You can also choose to trace your scan using a grayscale palette, eliminating all color information from the subsequent PostScript objects.

Resolution

How detailed do you want the trace to be? Again, more detail takes longer to trace and takes more memory.

Trace layers

FreeHand has a unique autotrace tool. No other tracing tool can trace bitmaps AND vector paths. Because of this feature you need a way to tell FreeHand which objects on the page you wish to trace. For example, you might have a scan on the background layer and some vector paths on the foreground layer. If you want to trace the vectors, choose "Foreground" in Trace Layers. If you wish to trace both the scan and the vector objects, choose "All".

Path Conversion

Because FreeHand can draw with both filled, closed paths and open paths, we have to make some decisions about how we want to trace.

Outline

This feature converts all like-colored areas to filled, closed FreeHand objects, stacked on top of each other.
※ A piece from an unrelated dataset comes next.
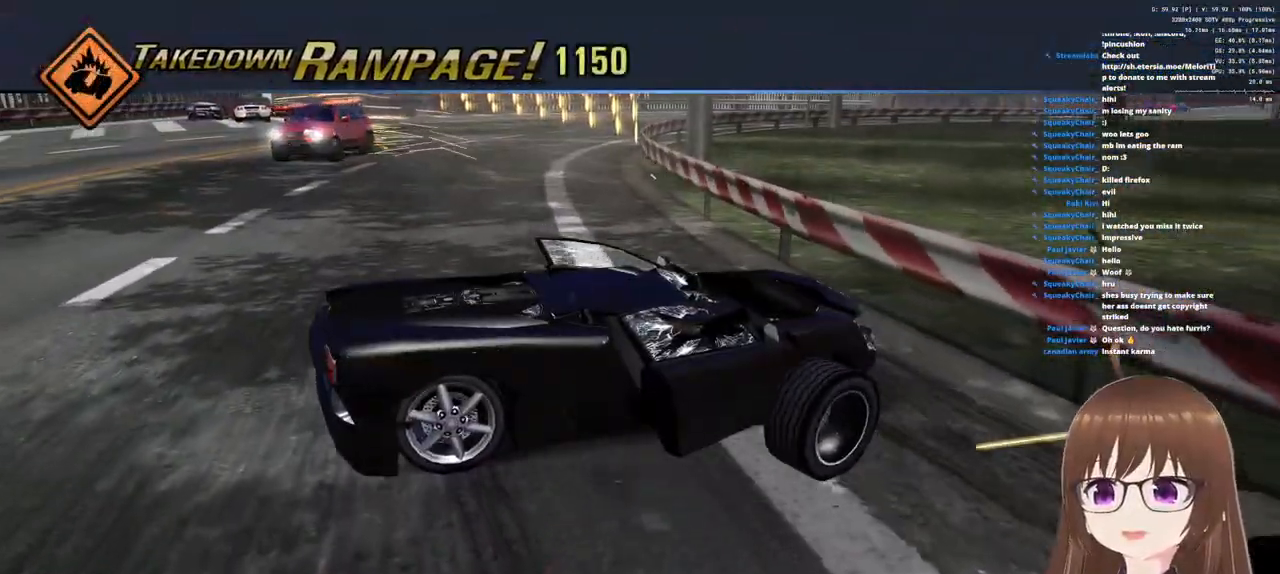
{"buttons": ["CROSS"], "left_stick": "center", "right_stick": "center", "events": []}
It is very basic, but it can give you excellent results for tracing black and white line art. Remember, the quality of the trace depends on the resolution quality of the original scan.

Centerline

Using the same basic areas of pixel color as Outline, the centerline affect creates a stroke at the center of these areas. There will be no filled objects. This option is good for capturing fine detail in pen and ink sketches.

Outline/Centerline

This option uses both techniques described above. It provides more detail, but is a more complex PostScript drawing.

Outer Edge

This feature traces only the outer edge of the scan or path. This technique is very useful for creating quick masks to use as an alpha channel or a container for a paste inside.

Trace Conformity

This variable lets you instruct FreeHand how close to the trace it should "stick" to the pixels it's tracing. Looser settings will ignore detail, concentrating on tracing larger areas of consistent color. A tighter trace will attempt to create a path that follows every detail and line in your scan. Playing with this value can give you some interesting creative results.

Noise Tolerance

Every scan has "stray" pixels which you didn't intend as part of the original art. These may show up as a few single black pixels in a white background area, perhaps caused by dust on the glass of the scanner. A higher noise tolerance value gives you a vector path for every single pixel in the scan.

So, if your scan is very clean with crisp edges, you can generally afford to set this value toward minimum. But if your scan is very dirty, containing many fuzzy areas and lots of noise, you'll want to set this value to maximum. Experimenting with this value can save plenty of vector path cleanup.